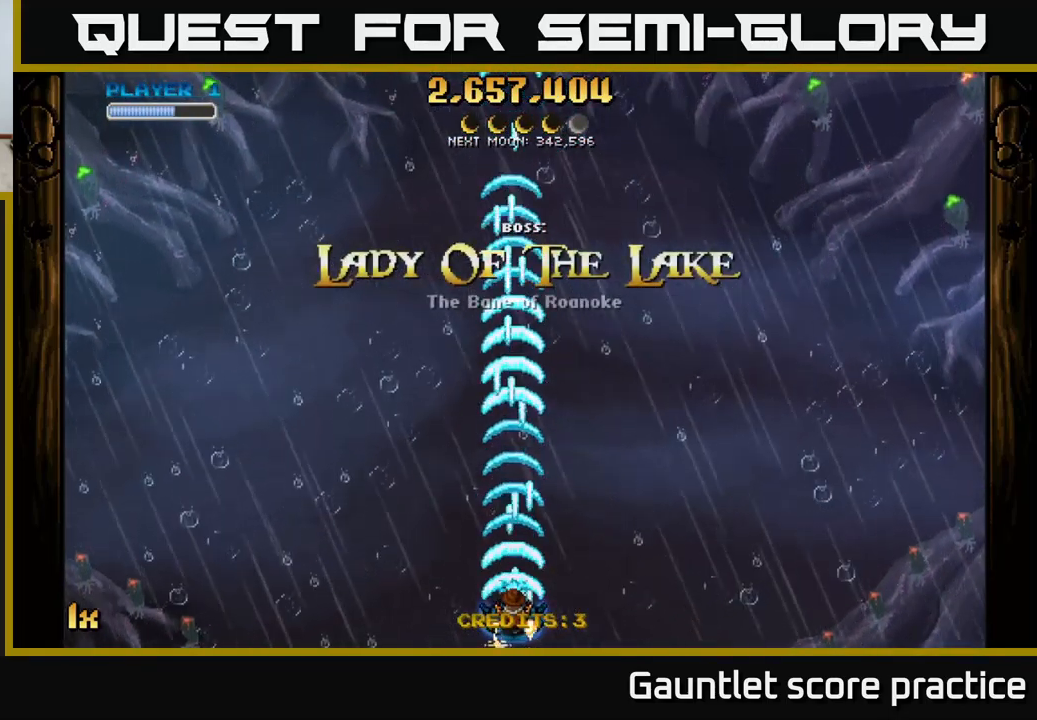
{"buttons": ["A"], "left_stick": "center", "events": []}
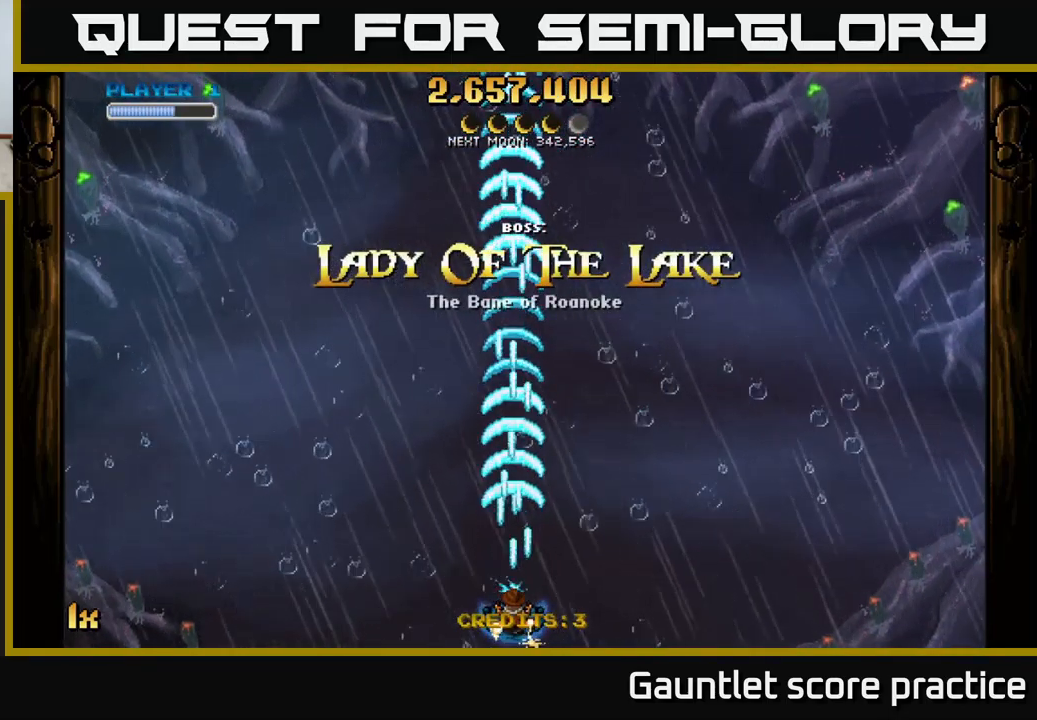
{"buttons": ["A"], "left_stick": "center", "events": []}
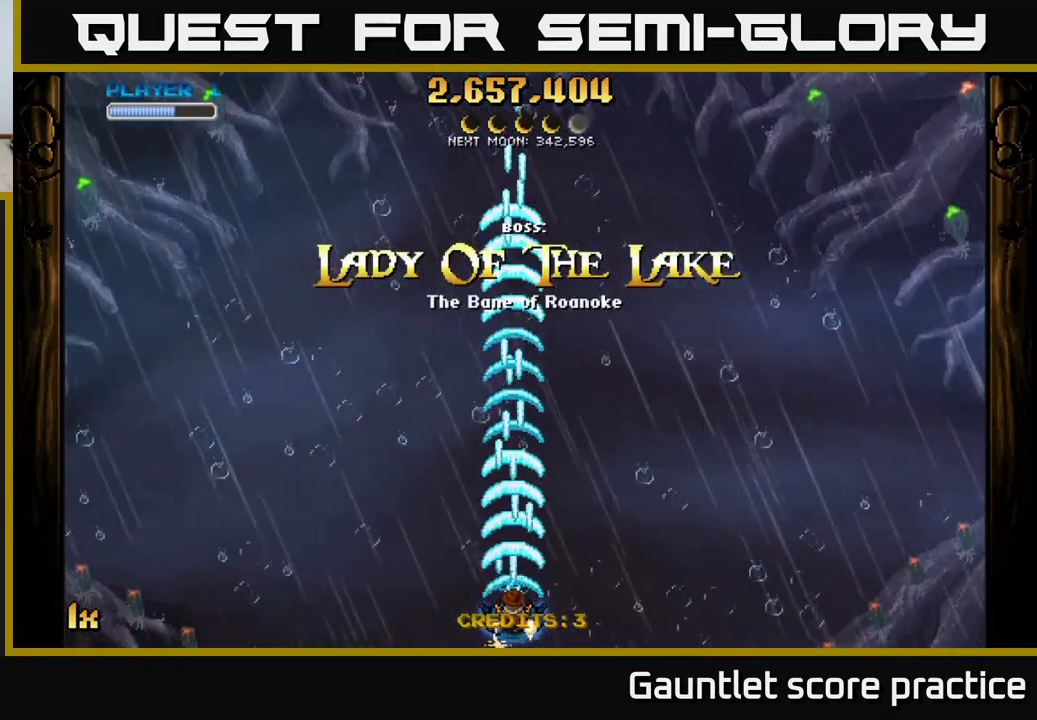
{"buttons": ["A"], "left_stick": "center", "events": []}
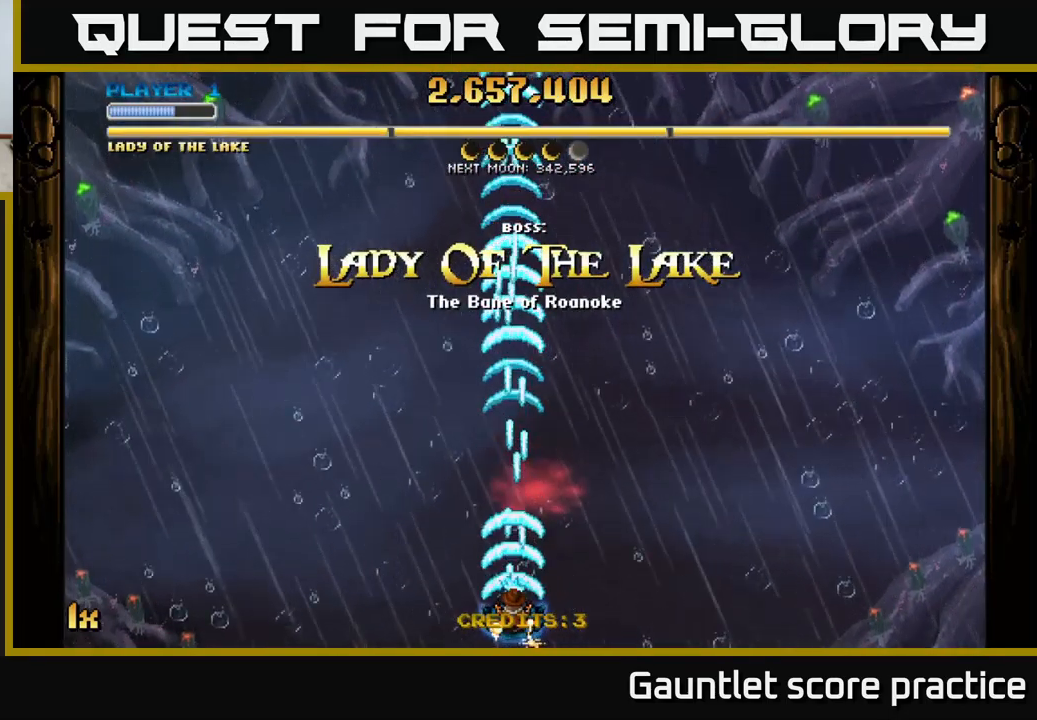
{"buttons": ["A"], "left_stick": "center", "events": []}
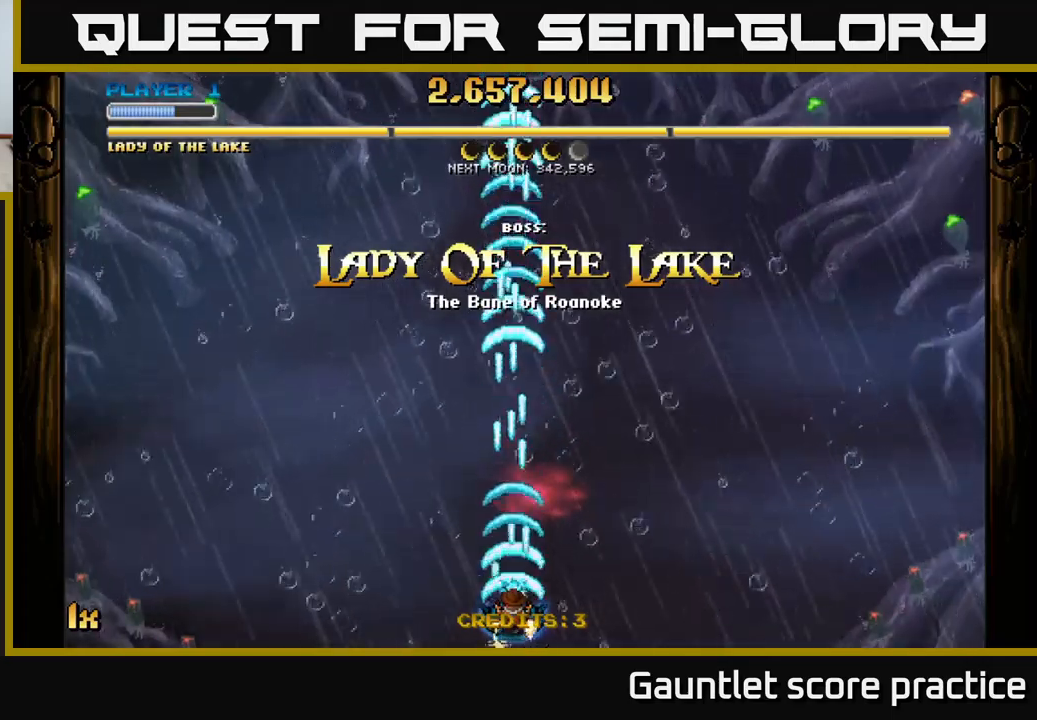
{"buttons": ["A"], "left_stick": "down-right", "events": [[367, "left_stick", "right"], [467, "left_stick", "down-right"]]}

------------------------------------------------------------

### Task prompt
Output the records above verbatim. Pictures stay out.

### Output of the task
{"buttons": ["A"], "left_stick": "center", "events": []}
{"buttons": ["A"], "left_stick": "center", "events": []}
{"buttons": ["A"], "left_stick": "center", "events": []}
{"buttons": ["A"], "left_stick": "center", "events": []}
{"buttons": ["A"], "left_stick": "down-right", "events": [[367, "left_stick", "right"], [467, "left_stick", "down-right"]]}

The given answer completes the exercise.